The developer is lazy (in most cases this is a good property of a developer) and (s)he wants the data publisher to pay for a free service for their app.

For the first point: great you are advocating for open web standards such as JSON! Yet, what you are advocating for now, is a whole new channel, which requires new funding only to set it up: new servers, new consultants programming HTTP interfaces, new ETLs, etc. Because of observation that these APIs often then become a second inferior channel, some thought leaders started preaching “API first!”. This way, they preach their website itself should use this API to show the data. The core idea is good: document all your resources and work on a decent http URI-strategy. However, why do you still need a separate API? Your HTML pages are also resources part of this http URI-strategy, so you could as well just return JSON on a page using the http Accept header, or annotate your HTML pages with machine readable snippets.

For the second point, I will need a new chapter:

Services vs. data publishing

When you are creating a production ready app, you do not want the government to host e.g., your full text search service. Can you imagine Google relying on the full text search of your government to give you search results? Of course not:

you cannot rely on the government to provide you a reasonable uptime for this service that will be harder and harder to keep online if your user base grows
there are many different parameters to a full text search query, and if you want to innovate, you need to be in control of the query execution algorithm
you cannot ask combined full text search queries over different governmental websites: you can only ask the servers separately, but integrating both result sets will be troublesome.

Other example services than full text search services are things like geo-queries, or exposing a query language such as graphql, sparql or sql, or route planning, or geocoding, or …

So, if you want to use data from the government in your production apps or your next start-up, you will want data access which allows you to replicate the entire dataset on your own machines. That is why we need the government to publish their data licensed under e.g., a CC0 license.

But what does it mean to publish your data? What is the distinction between publishing your data and a data service? At iMinds, we like to visualize this as an axis as follows:

A data dump is certainly data publishing, yet there are many drawbacks to publishing a data dump: when publishing data that changes often, having to update this data dump on your server every, let’s say second, is a bit much. That’s why I think a more Web-ish approach would not hurt: small documents (JSON, HTML, whatever) that link together a big Web of knowledge. An interesting way of working towards that is having a resource oriented approach, where you first identify all the resources you have in your dataset using a global identifier (such as a URI). Then, you create documents of data (identified by e.g., a URL) which contain something about these resources.

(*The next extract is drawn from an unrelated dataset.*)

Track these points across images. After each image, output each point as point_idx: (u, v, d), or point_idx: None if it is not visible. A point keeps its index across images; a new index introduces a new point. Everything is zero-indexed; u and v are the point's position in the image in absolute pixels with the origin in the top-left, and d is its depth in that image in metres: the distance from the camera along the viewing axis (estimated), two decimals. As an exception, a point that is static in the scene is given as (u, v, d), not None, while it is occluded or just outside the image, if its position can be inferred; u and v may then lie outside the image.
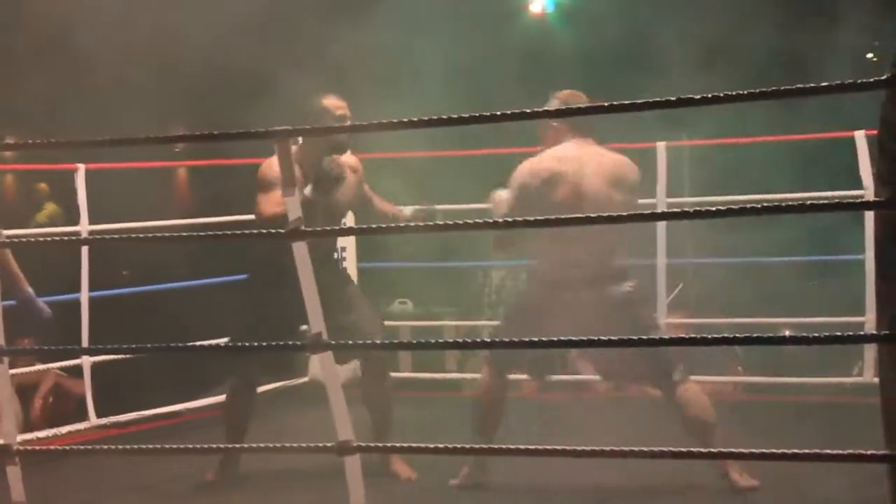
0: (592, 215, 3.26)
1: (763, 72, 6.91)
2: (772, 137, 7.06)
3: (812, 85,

The documents can be structured just like you would structure your website, and links direct you from one document to the other. This way, programmers can write source code that follows links (the idea of hypermedia!) to answer more difficult questions that those answered in only one document. And for the documents themself, they are small enough to contain rapidly changing data.

Examples

Setting the bad example

The Europeana API: well documented by Ruben Verborgh in his blogpost The Lie of the API.

Setting the good example

Check out schema.org! It is a way to annotate your HTML-pages with rich snippets. This way, the scraping of the website to generate a data dump goes easier, and the entire Web becomes more structured as websites are annotated with similar properties.

Check out Linked Data Fragments. It is a way to publish your data in fragments which makes clients, when asking multiple small questions to download parts of the dataset just in time, still able to ask very complicated questions. This is the true power of the Web: combining resources to solve difficult questions.

Check out the website of the city of Ghent, which provide rich snippets with Linked Data

Check out Linked Connections: it is Linked Data Fragments applied to route planning.

Huh? So what are you doing with api.iRail.be? Is that not a good example?

Indeed: it is not a good example of how to publish Open Data. We also never said it is the goal of api.iRail.be to publish the data: after all, we are not the data owner. We have created a service, available for free for everyone, which enables everyone to do calculate routes on the Belgian railway network and display this in various apps, such as Railer and BeTrains. We do this as a non-profit project that wants to make our transport experience in Belgium better. For the data dumps itself, head to gtfs.irail.be. In the same logic, I applaud any initiative of open data reusers offering free services to hobby developers, but you will hear me complain when a data publisher is spending its time on this instead of raising their own data quality.